2 luglio 1987
Imola (BO)

Amedeo Damiano

Siamo nel cuore della tranquilla provincia piemontese, ai piedi del Monviso. E' in questo scenario, ritenuto troppo a lungo estraneo alla presenza mafiosa, che si consuma la vicenda tragica di Amedeo Damiano. Un uomo integerrimo e rigoroso, nella vita come nel lavoro, che dalla mafia e dalla sua cultura è stato travolto e ucciso. A 30 chilometri da Cuneo, nel profondo nord

Classe 1939, Amedeo era nato a Milano, da Andrea Damiano e Maria Alessandra Canegallo. Suo padre era stato direttore del giornale democristiano Il Popolo. Sua madre, invece, per quarant’anni aveva insegnato materie scientifiche in un liceo del capoluogo lombardo. Una famiglia di saldi principi, che aveva avviato Amedeo ad un'educazione assai rigida. Quei principi lui li avrebbe portati sempre con sé, fino al suo ultimo respiro. Riferimenti costanti all’onestà, alla correttezza, al rigore morale che avrebbero orientato tutte le sue scelte.

La prima volta a Saluzzo Amedeo arrivò molto giovane, ai tempi del servizio militare. Erano gli anni ’60 e nella provincia piemontese, conobbe e si innamorò di Giuliana Testa, che sarebbe ben presto diventata sua moglie. Con lei, decise di tornare a Milano, dove Giuliana diede alla luce i loro due figli, Giovanni e Andrea.

Amedeo lavorava all’epoca a pochi passi da piazza Fontana. Alle 16.37 del 12 dicembre 1969, sette chili di tritolo fecero saltare in aria la sede della Banca Nazionale dell’Agricoltura uccidendo 16 persone (la diciasettesima sarebbe morta un anno dopo per le conseguenze dell’esplosione) e ferendone altre 88. La deflagrazione mandò in frantumi anche i vetri dell’ufficio di Amedeo. Fu uno shock terribile per tutto il Paese e, naturalmente, anche per lui, che decise così di lasciare la città e rifugiarsi nella tranquillità della provincia. Decise di tornare a Saluzzo.

Dati registrati
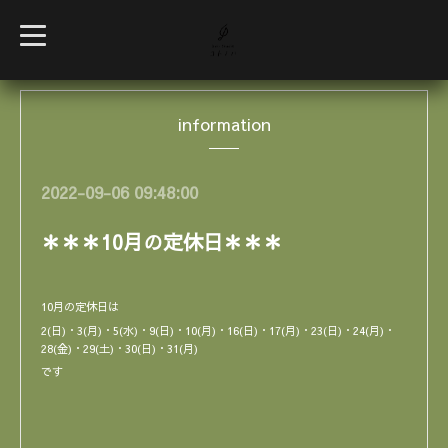
t
o
g
g
l
e
information
n
a
v
i
g
2022-09-06 09:48:00
a
t
i
＊＊＊10月の定休日＊＊＊
o
n
10月の定休日は
2(日)・3(月)・5(水)・9(日)・10(月)・16(日)・17(月)・23(日)・24(月)・
28(金)・29(土)・30(日)・31(月)
です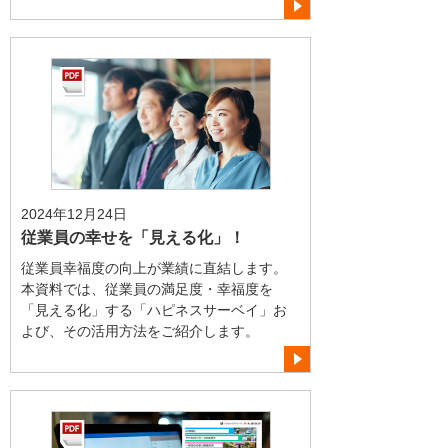
2024年12月24日
従業員の幸せを「見える化」！
従業員幸福度の向上が業績に直結します。
本資料では、従業員の満足度・幸福度を
「見える化」する「ハピネスサーベイ」お
よび、その活用方法をご紹介します。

» **COMPITI DA SVOLGERE**
1. Secondo il testo su Amedeo Damiano, in quale città era nato?
2. Trascrivi senza alcuna modifica la parte del testo su Amedeo Damiano che si apre con le parole contenenti "Amedeo lavorava all’epoca" e si chiude con "tornare a Saluzzo.".

» **RISULTATI PER COMPITO**
1. A Milano.

2.
Amedeo lavorava all’epoca a pochi passi da piazza Fontana. Alle 16.37 del 12 dicembre 1969, sette chili di tritolo fecero saltare in aria la sede della Banca Nazionale dell’Agricoltura uccidendo 16 persone (la diciasettesima sarebbe morta un anno dopo per le conseguenze dell’esplosione) e ferendone altre 88. La deflagrazione mandò in frantumi anche i vetri dell’ufficio di Amedeo. Fu uno shock terribile per tutto il Paese e, naturalmente, anche per lui, che decise così di lasciare la città e rifugiarsi nella tranquillità della provincia. Decise di tornare a Saluzzo.